Bactéries génétiquement modifiées

Conception de souches bactériennes à la demande

L’avènement du génie génétique et de la biologie synthétique permet aujourd’hui de modifier à façon le génome des micro-organismes en vue de leur conférer de nouvelles propriétés ou d’en optimiser certaines déjà présentes. Dans cette optique, SMALTIS a développé un certain nombre d’outils pour modifier à façon le génome de bactéries.

Nous employons des méthodes adaptées à chaque projet, nous permettant de modifier à la base près les génomes bactériens.

-Garanties : absence de cicatrice et de cassette de résistance
-Contrôle qualité : PCR et séquençage Sanger
-Livrables : souches génétiquement modifiées (vials ou gélose conservation)
-Durée de construction : 4 semaines

Aujourd’hui, nos techniques ont prouvé leur efficacité chez les espèces suivantes :
      – Achromobacter insuavis 
      – Acinetobacter baumannii
      – Achromobacter xylosoxidans
      – Escherichia coli
      – Klebsiella pneumoniae
      – Pseudomonas aeruginosa 
      – Pseudomonas fluorescens
      – Pseudomonas putida

Si vos bactéries d’intérêt ne sont pas dans cette liste, n’hésitez pas à nous contacter pour connaître nos possibilités.

Délétion de gènes

Délétion d’un gène ou d’une séquence d’ADN à la base près, ouvrant sur différentes applications telles que :
      – L’étude de la fonctionnalité d’une protéine d’intérêt
      – L’identification de voies de régulation géniques

Exemple : création d’une souche d’E. coli BL21(DE3) délétée de la séquence du phage DE3
Mutant Disponible : BL21∆DE3

Remplacement de gènes

Remplacement d’un gène cible par un autre gène d’intérêt sans modifier l’environnement génétique initial.
Le remplacement par un gène rapporteur fluorescent ou bioluminescent, comme la GFP (Green Fluorescent Protein), l’opéron luxCDABE ou la cassette mcherry permet ainsi d’étudier directement la modulation de l’expression génique, sans recourir à la technologie de PCR en temps réel, en quantifiant les longueurs d’ondes émisent.

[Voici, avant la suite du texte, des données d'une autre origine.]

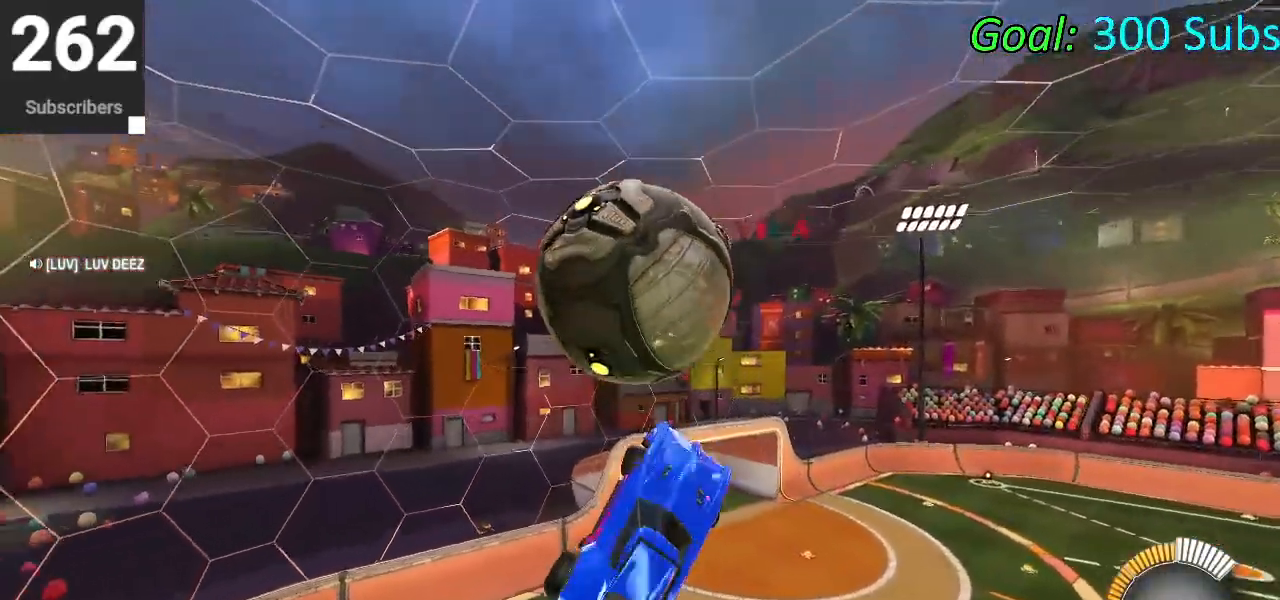
{"buttons": [], "left_stick": "up-right", "right_stick": "center", "events": [[50, "left_stick", "down"], [233, "left_stick", "up-right"], [250, "CIRCLE", "down"], [333, "CIRCLE", "up"], [417, "CIRCLE", "down"], [500, "CIRCLE", "up"], [500, "L1", "up"]]}
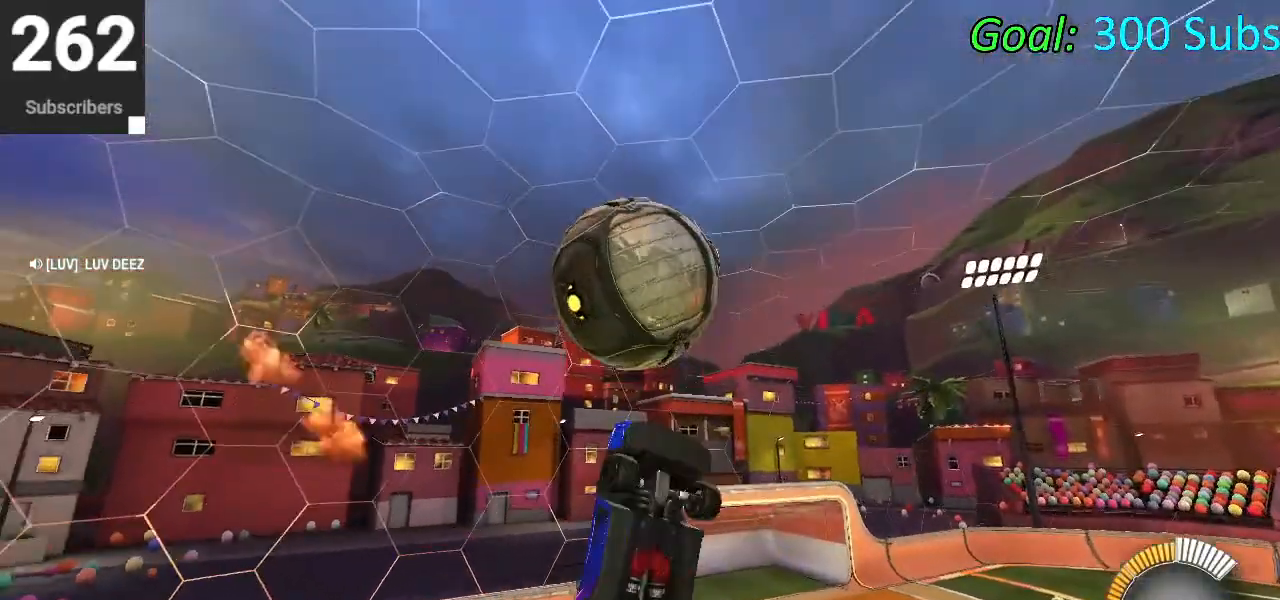
{"buttons": ["CROSS"], "left_stick": "up-right", "right_stick": "center", "events": [[233, "left_stick", "down"], [300, "CROSS", "down"], [400, "left_stick", "up-right"]]}
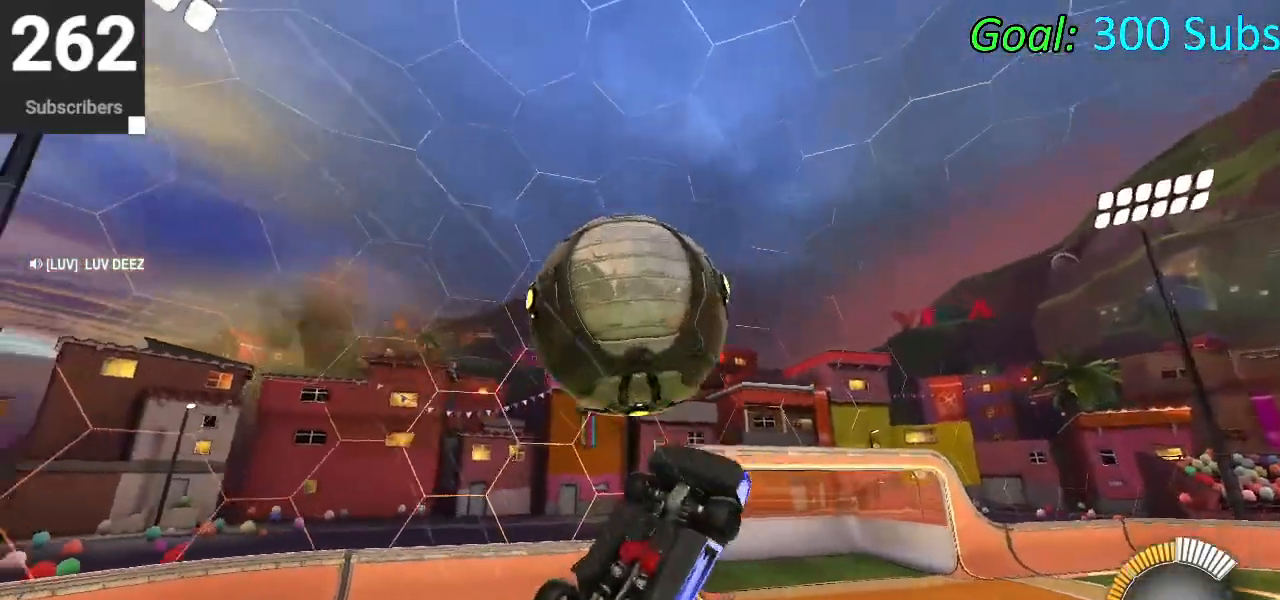
{"buttons": [], "left_stick": "up", "right_stick": "center", "events": [[33, "left_stick", "up"], [483, "CROSS", "up"]]}
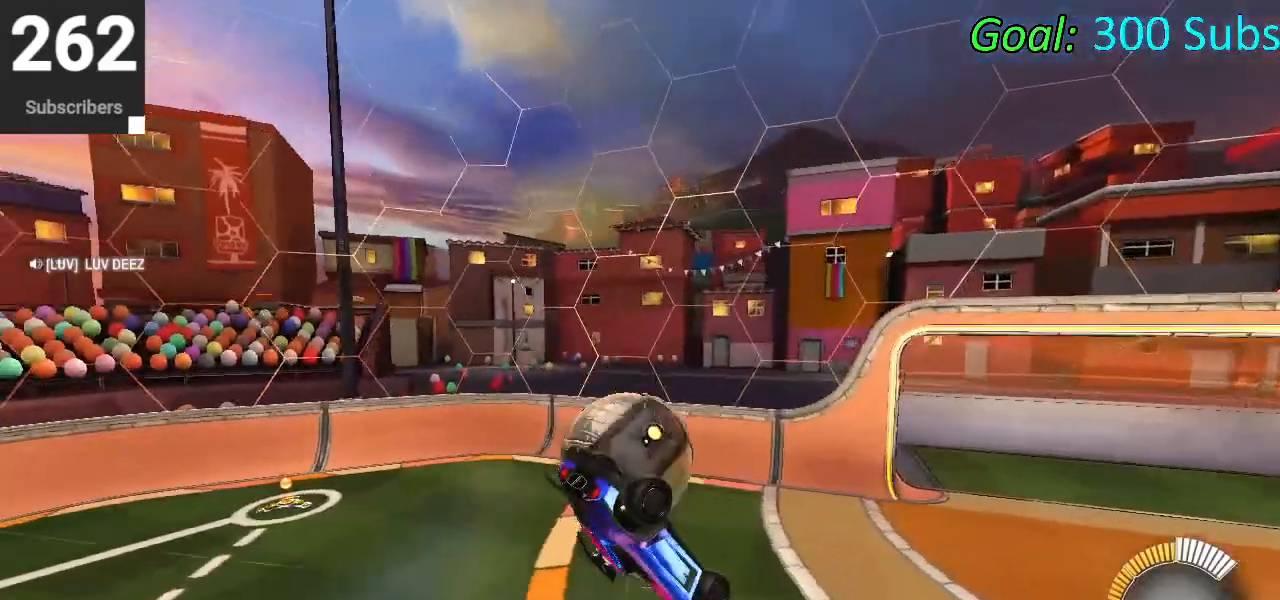
{"buttons": ["CIRCLE", "R2"], "left_stick": "center", "right_stick": "center", "events": [[100, "L1", "down"], [150, "R2", "down"], [150, "left_stick", "center"], [183, "TRIANGLE", "down"], [200, "CIRCLE", "down"], [233, "L1", "up"], [283, "L3", "down"], [300, "TRIANGLE", "up"], [400, "L3", "up"]]}
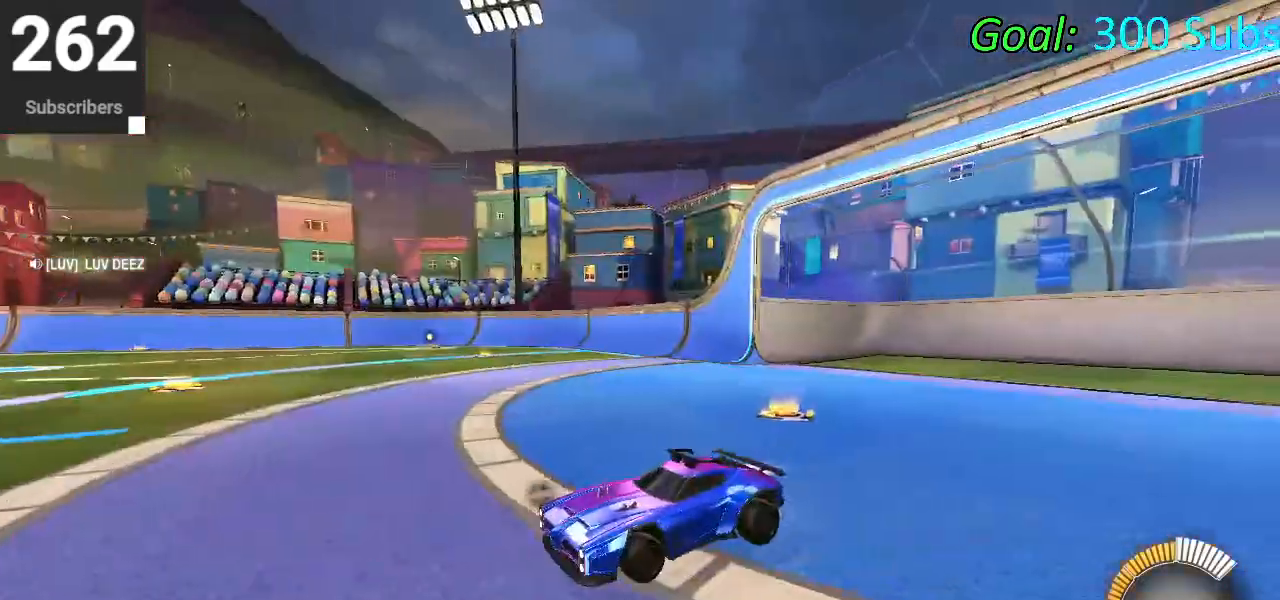
{"buttons": ["CIRCLE", "R2"], "left_stick": "center", "right_stick": "center", "events": [[333, "TRIANGLE", "down"], [433, "TRIANGLE", "up"]]}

Exemple : remplacement d’un gène de virulence de la souche de P. aeruginosa PAO1 par le gène codant la GFP.

Insertion de gènes

Insertion de fragments d’ADN directement dans le chromosome de souches, pour créer de nouvelles voies métaboliques. 
Ces insertions chromosomiques sont totalement stables et ne requièrent aucune pression de sélection (antibiotique ou autre) pour être durablement maintenues. La création de telles souches peut être une réelle alternative à l’utilisation de plasmides d’expression pour la production de protéines recombinantes.

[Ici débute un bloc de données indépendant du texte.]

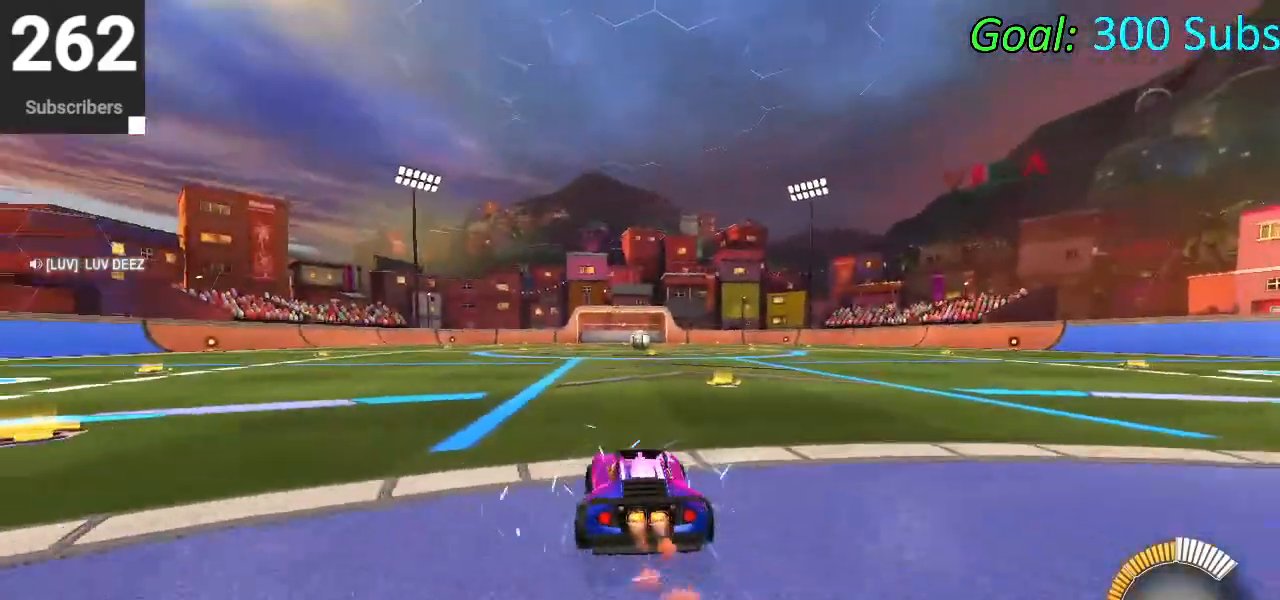
{"buttons": ["CIRCLE", "L1", "R2"], "left_stick": "down", "right_stick": "center", "events": [[33, "left_stick", "up"], [100, "L1", "down"], [117, "CROSS", "down"], [150, "CROSS", "up"], [217, "CROSS", "down"], [267, "left_stick", "right"], [333, "left_stick", "down"], [450, "CROSS", "up"]]}
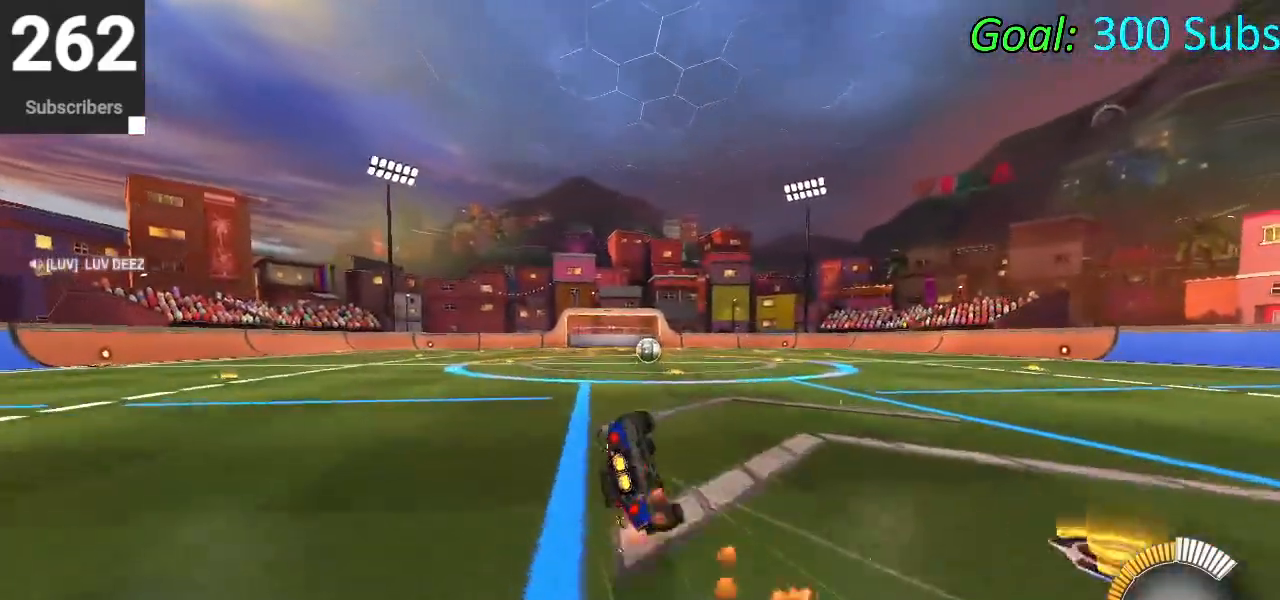
{"buttons": ["CIRCLE", "L1", "R2"], "left_stick": "down", "right_stick": "center", "events": [[217, "TRIANGLE", "down"], [400, "TRIANGLE", "up"]]}
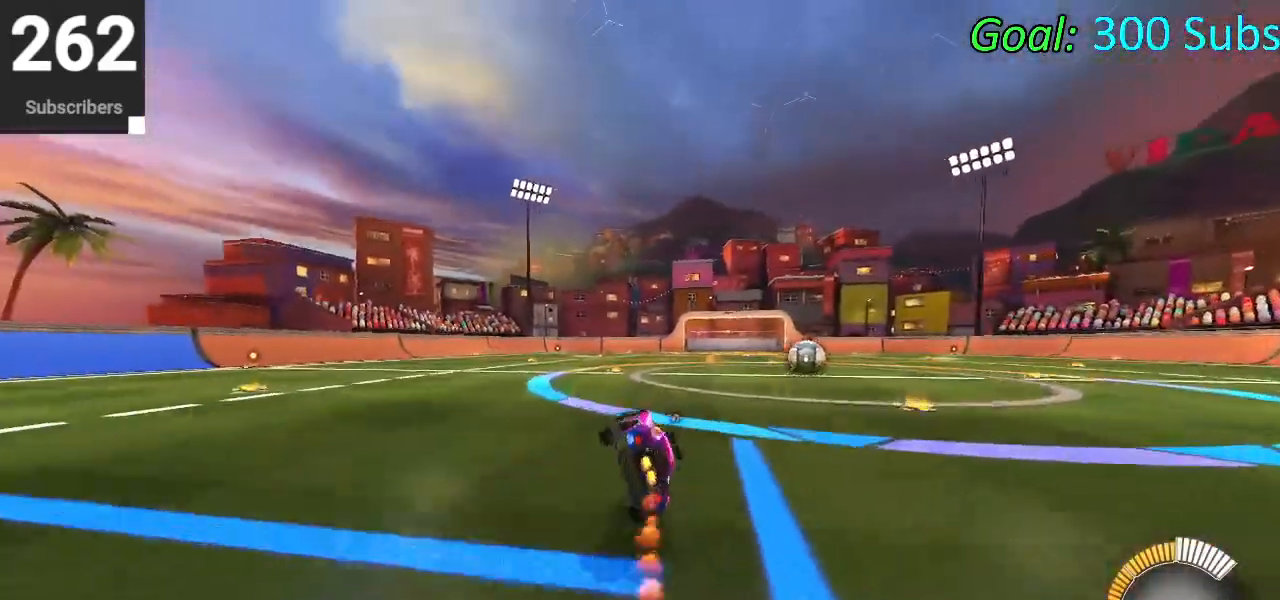
{"buttons": ["CIRCLE", "R2"], "left_stick": "center", "right_stick": "center", "events": [[133, "left_stick", "down-left"], [150, "L1", "up"], [233, "left_stick", "center"]]}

Nous pouvons également “taguer” des souches en insérant une courte séquence d’ADN à un endroit précis du chromosome, dans le but de les différencier parmi d’autres souches de la même espèce. 

Exemple : création d’une banque de souches lumineuses et fluorescentes à partir des espèces dites ESKAPE (Enterococcus faecium, Staphylococcus aureus, Klebsiella pneumoniae, Acinetobacter Baumannii, Pseudomonas aeruginosa et Enterobacter).

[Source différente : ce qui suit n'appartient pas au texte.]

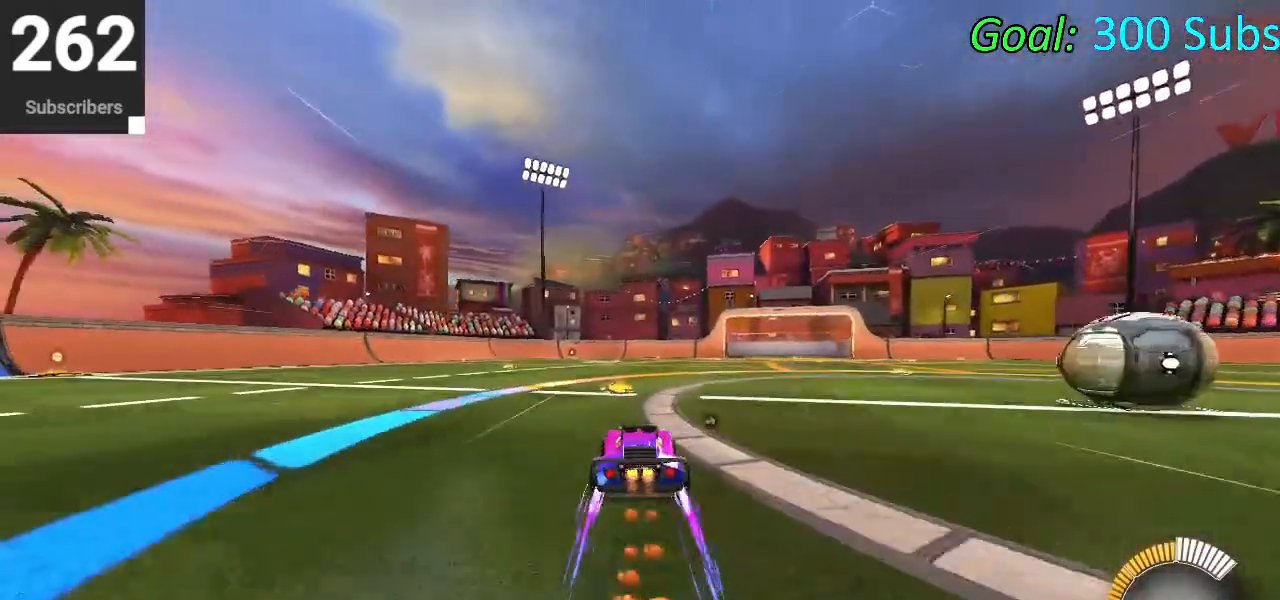
{"buttons": ["R2"], "left_stick": "center", "right_stick": "center", "events": [[450, "CIRCLE", "up"]]}
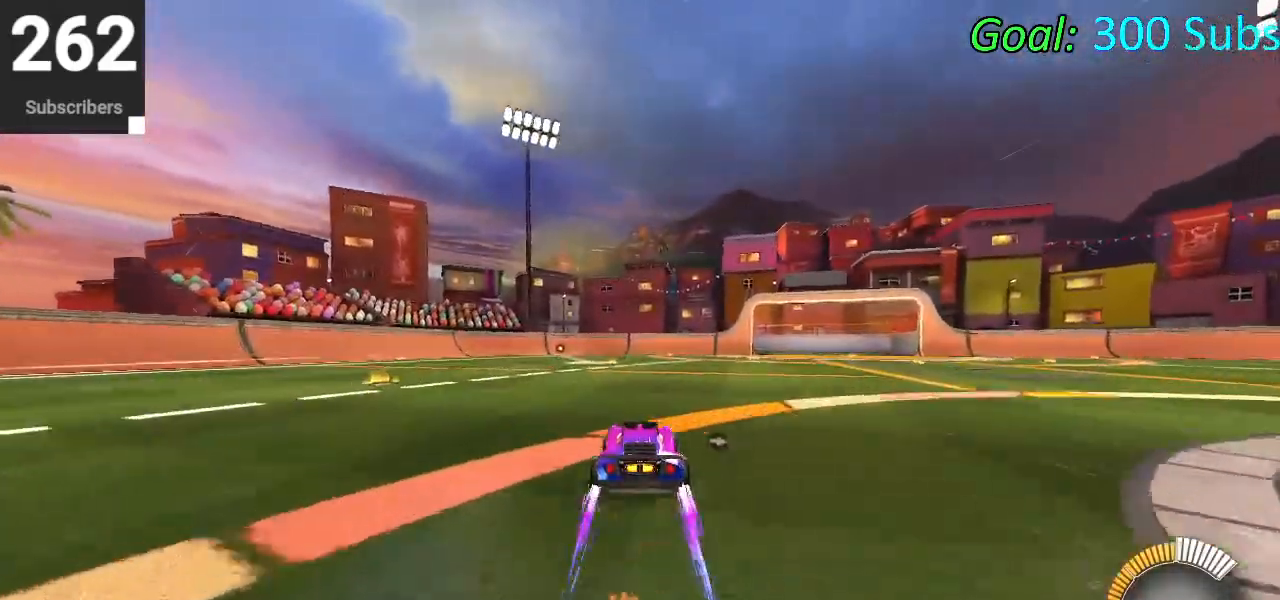
{"buttons": ["SQUARE", "R2"], "left_stick": "up-right", "right_stick": "center", "events": [[133, "left_stick", "left"], [150, "SQUARE", "down"], [417, "left_stick", "up-right"]]}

Mutagenèse dirigée sur le chromosome

Pour vérifier l’impact d’une mutation sur l’expression de gènes ou la fonctionnalité de protéines d’intérêt, nous sommes en mesure de modifier spécifiquement les nucléotides de votre choix directement sur le chromosome d’une souche. L’insertion de mutations stables permettra d’une part d’étudier la fonctionnalité de différents variants d’une même protéine et d’autre part d’optimiser la fonctionnalité d’une enzyme par modification de son site actif. 

Exemple : modification de nucléotides spécifiques dans le gène codant pour la bêta-lactamase AmpC de P. aeruginosa pour évaluer l’impact de mutations sur l’activité de l’enzyme.